**GIVEN INFORMATION:**
┄┄┄┄┄┄
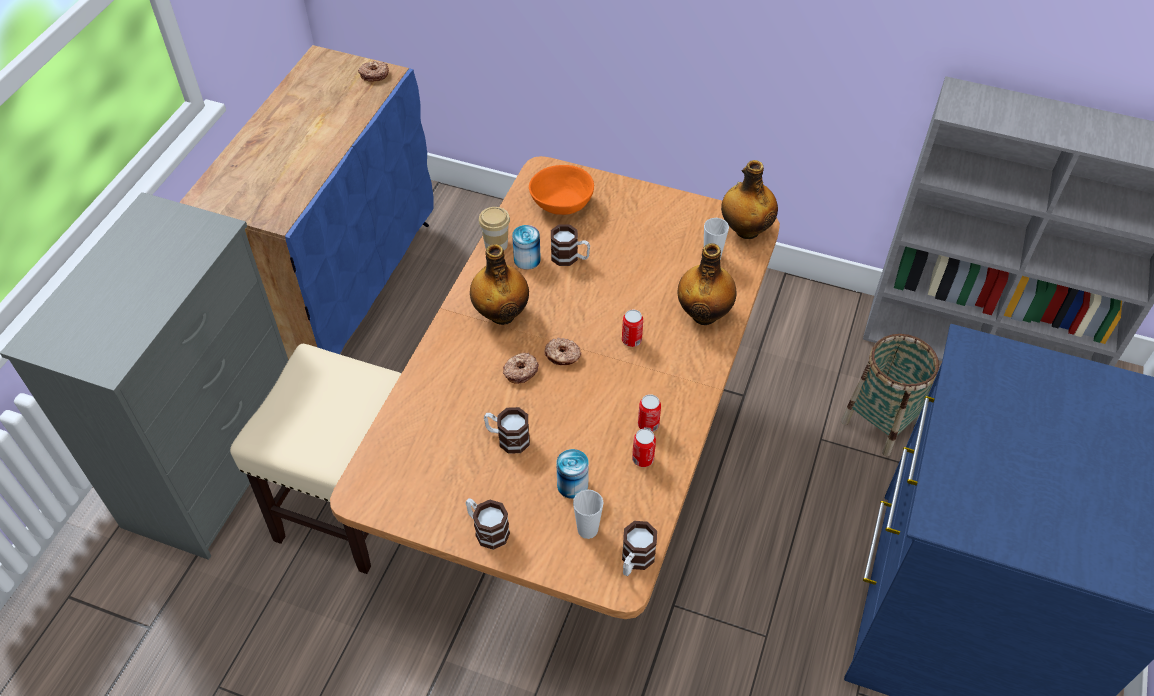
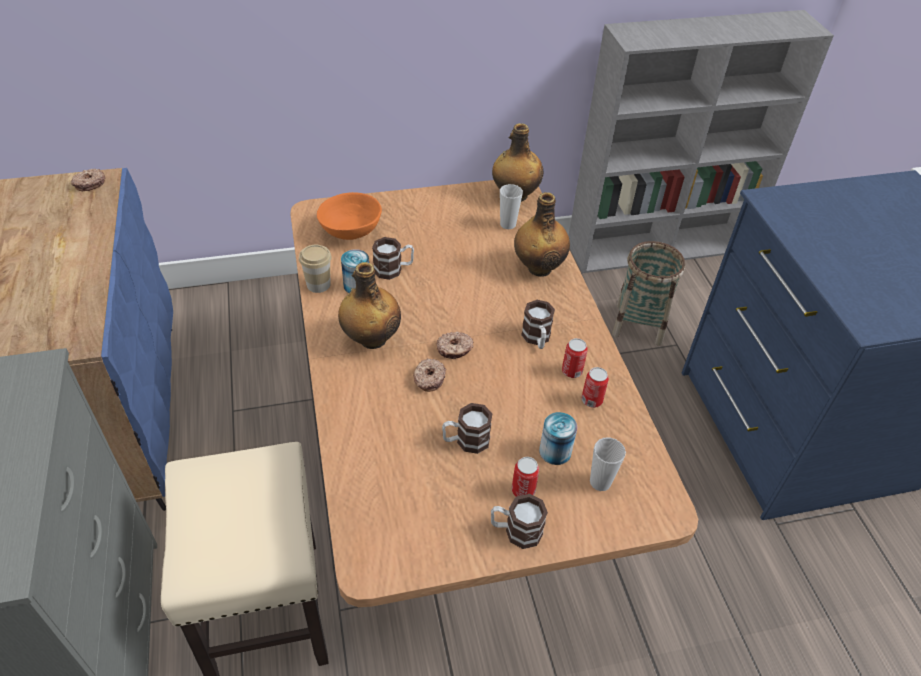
camera: 35 degrees left, 5 degrees down
(631, 340) = (500, 311): can -> can (523, 490)
(635, 561) = (659, 486): mug -> mug (537, 339)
┄┄┄┄┄┄
**WORK ITEM:** Retype, without any change, the lines from the one containing "(631, 340) = (500, 311): can" through the final line of the material above, and no others.

**RESPONSE TO THIS EXERCISE:**
(631, 340) = (500, 311): can -> can (523, 490)
(635, 561) = (659, 486): mug -> mug (537, 339)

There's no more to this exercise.